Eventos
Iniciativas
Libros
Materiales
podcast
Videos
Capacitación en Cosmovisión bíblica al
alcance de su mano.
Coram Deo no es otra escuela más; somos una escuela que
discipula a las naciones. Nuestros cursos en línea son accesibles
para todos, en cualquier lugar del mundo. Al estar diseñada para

**BRIEF:**
Output every record above exactly as it was given.

**WRITTEN SOLUTION:**
Eventos
Iniciativas
Libros
Materiales
podcast
Videos
Capacitación en Cosmovisión bíblica al
alcance de su mano.
Coram Deo no es otra escuela más; somos una escuela que
discipula a las naciones. Nuestros cursos en línea son accesibles
para todos, en cualquier lugar del mundo. Al estar diseñada para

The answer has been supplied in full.